Reading Code is an Essential Skill

Press enter or click to view image in full size

Over the last couple of months I have spoken about “next generation software development” to audiences in Bangkok, Bangalore, and Tokyo. The goal of my talk is to show how our profession’s skill at tool building takes us from the simplest assemblers to today’s AI-powered coding assistants in a long, unbroken chain. The most common question that I get can be summarized as:

So what do we do to prepare for this new era?

After some thought I answered:

Learn to read code

While this took some people aback because it sounded too simple, I believe that it is an essential yet neglected skill. A quick search for advice to aspiring writers is to read a lot, and preferably in another genre that the one that you aspire to write in. So, why don’t we train developers to read code?

When an AI-powered coding assistant proposes some code, the developer must be able to read it, understand it, and make a decision as to its applicability and correctness.

Let me share some thoughts on the matter, mixed in with some personal experience…

Back to College

When I was in community college in the late 1970’s, I used to dumpster-dive in the Montgomery College Computer Science building for operating system “build” listings for the department’s IBM mainframe. Back in those days, changing the basic parameters of the operating system required a complete reassembly from source code, resulting in a stack of green bar paper 5 or 6 inches thick:

While my classmates were having a fun and carefree college experience I was poring over these listings in order to understand how the operating system worked and how to write better assembler code.

The Lions Book

In the early 1980’s I bought my copy of the C Programming Language and started to use Unix System 7 running on a PDP-11 while working at Contel Information Systems in Bethesda, Maryland. At some point one of my colleagues gave me a photocopy of the infamous Lions’ Commentary on the UNIX Operating System document, also known as the Lions Book.

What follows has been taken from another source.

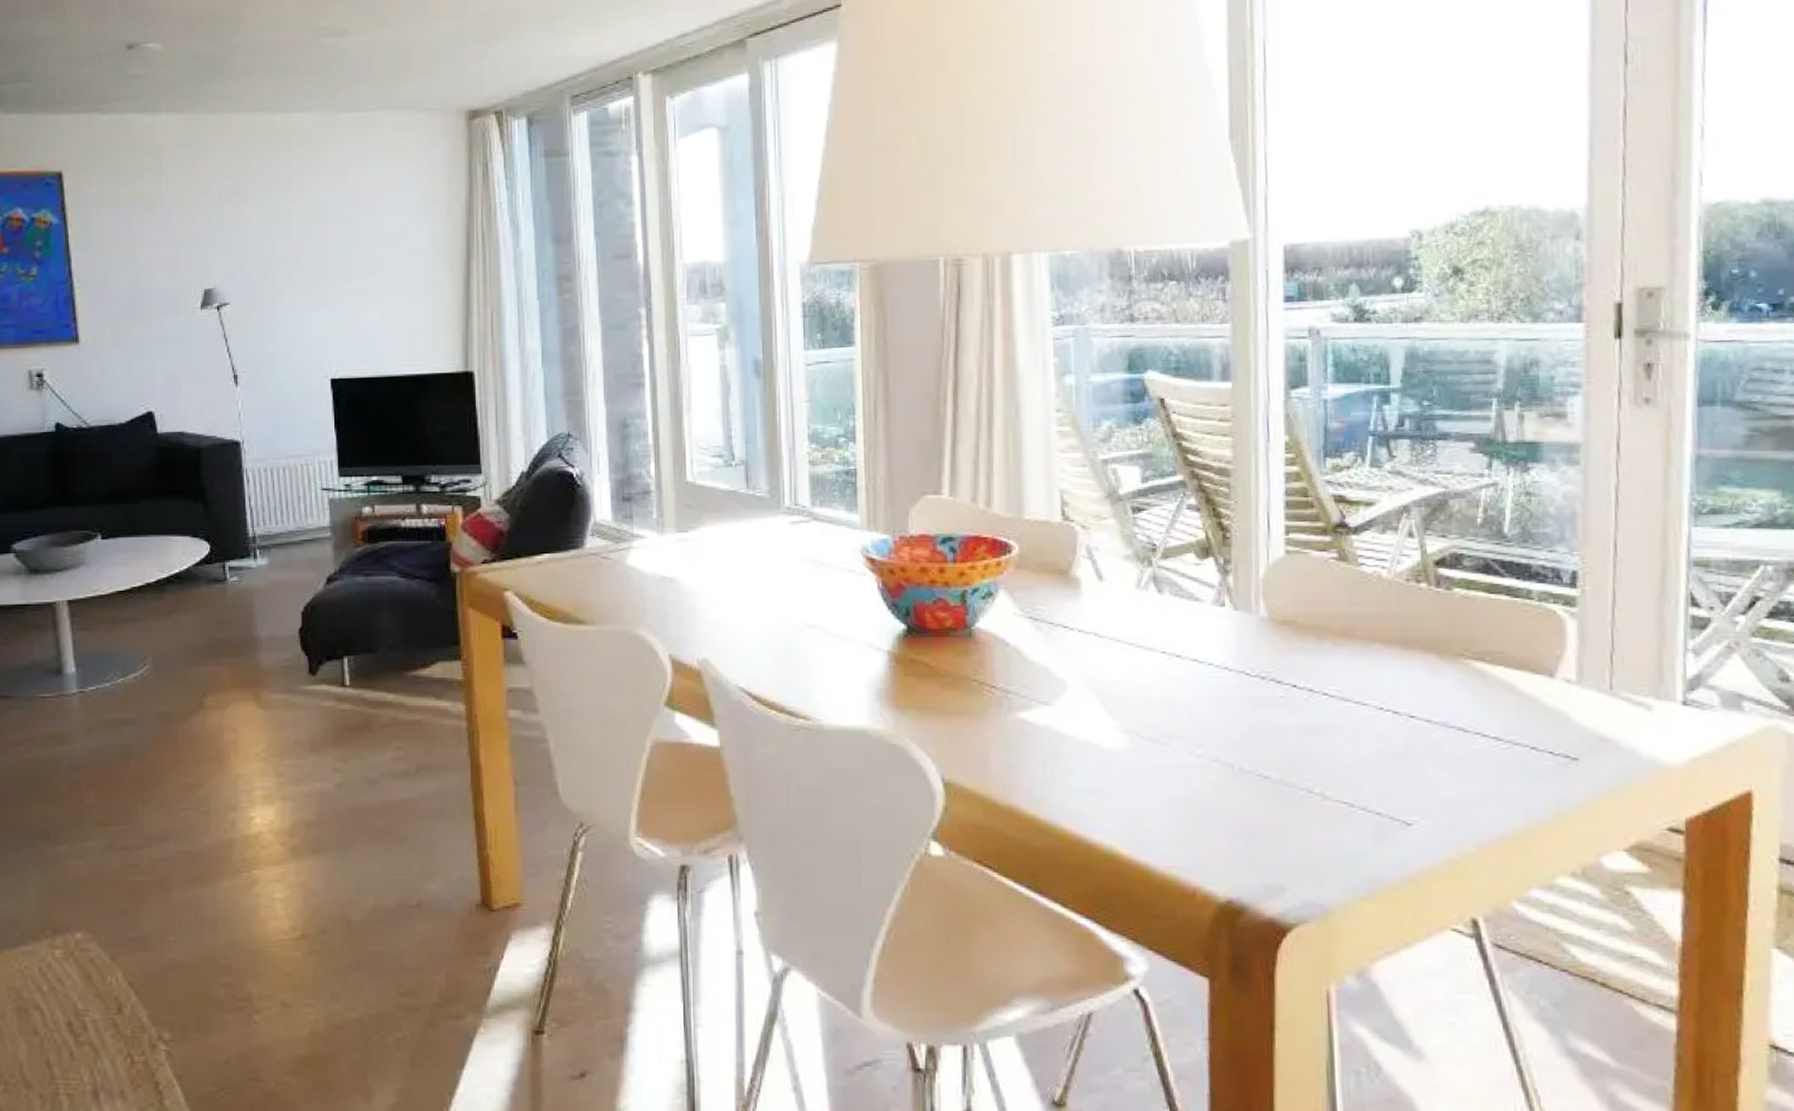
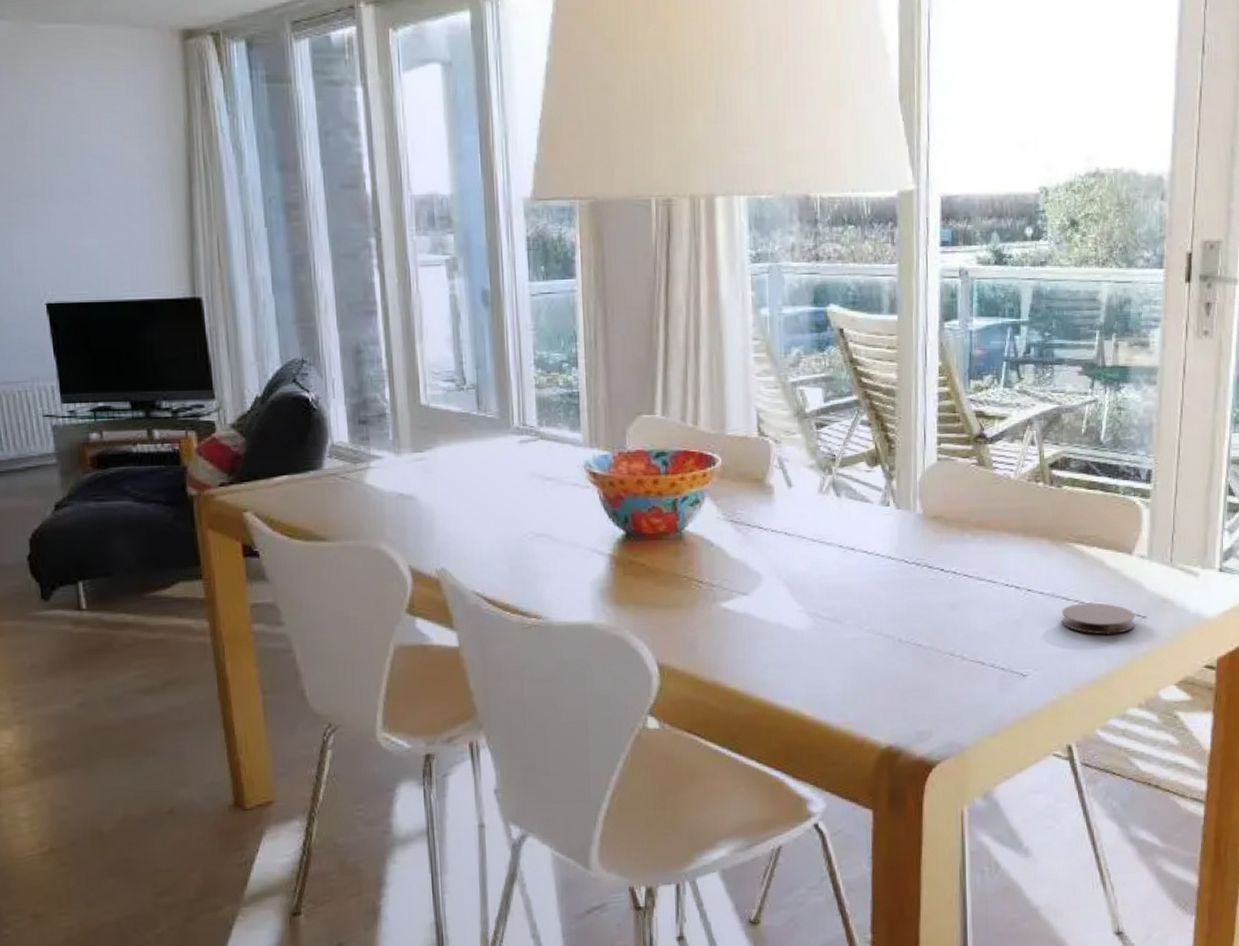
coaster: none [1457,737,1562,779] -> present [1061,602,1135,635]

Once again I spent my precious free time diving deep in order to understand the finer aspects of system initialization, task switching, memory management, and I/O handling.

Get Jeff Barr’s stories in your inbox

Join Medium for free to get updates from this writer.

Several years later, all of this time spent reading code and understanding systems at a deep level paid off when I was asked to run four copies of a single-user operating system on the same hardware (read IN/MSX: Running 4 Copies of an Operating System at Once for that story).

Learning to Read Code

I do not believe that our educational system does enough to teach this skill. Most of the time we are taught to start with an empty file and build from there. Imagine if the first weeks of a typical CS 101 curriculum were spent studying the “classics”, with students asked to figure out the principal organization of the project, the primary data structures, and the algorithms. They should also be instructed to pay attention to aesthetics — variable naming, indenting, commenting, and so forth.

The curriculum should also look at the project history over time, commit-by-commit in some cases, again with the goal of building understanding.

Rather than studying idealized pseudo-code, the classics should be battle-worn production programs that have been patched, maintained, enhanced over time by developers with varied levels of skill and familiarity with the code.

All of this reading would give students a better sense of what real-world production code looks like after it has spent some time out in the wild, scars and all!

Only after doing a lot of reading would students be allowed to write their own code. With the help of great teachers & carefully chosen examples they would be better equipped to grow into highly capable developers.

Writing for Readability

As I was thinking about this post, I also thought about some efforts to write code in ways that would make it easier to read and to understand. Two (of many) came to mind right away: Hungarian Notation and Literate Programming.

Hungarian Notation

Invented by early Microsoft employee Charles Simonyi, Hungarian Notation attempts to encode the type or purpose of a variable in the first couple of letters of the name. For example the p prefix indicates a pointer, sz a string, w a word, and b a byte. This system was widely used (but definitely not widely liked) when I was at Microsoft 25+ years ago. I don’t know if it is still used for new code today or if it has fallen out of favor.

Literate Programming

Invented by living legend Don Knuth, first described in his 1983 paper (Literate Programming), and fully laid out in his Literate Programming book in 1992, this system and methodology aims to consider programs as works of literature. As he writes in the paper:

Let us change our traditional attitude to the construction of programs: Instead of imagining that our main task is to instruct a computer what to do, let us concentrate rather on explaining to human beings what we want a computer to do.

Press enter or click to view image in full size

TeX: The Program

Despite the appeal and the expectation that literate code is easier to read and hence a better teaching tool, it has never become mainstream. However, I do wonder if the detailed natural-language explanations found in literate code make it ideal fodder for the training data that is used to create the LLMs that power today’s coding assistants.

Learn to Read Code

My hope is that you will spend more time reading code, that it will make you a better developer, and that it will empower you to get even more value from your favorite AI-powered coding assistant. Let me know how that goes!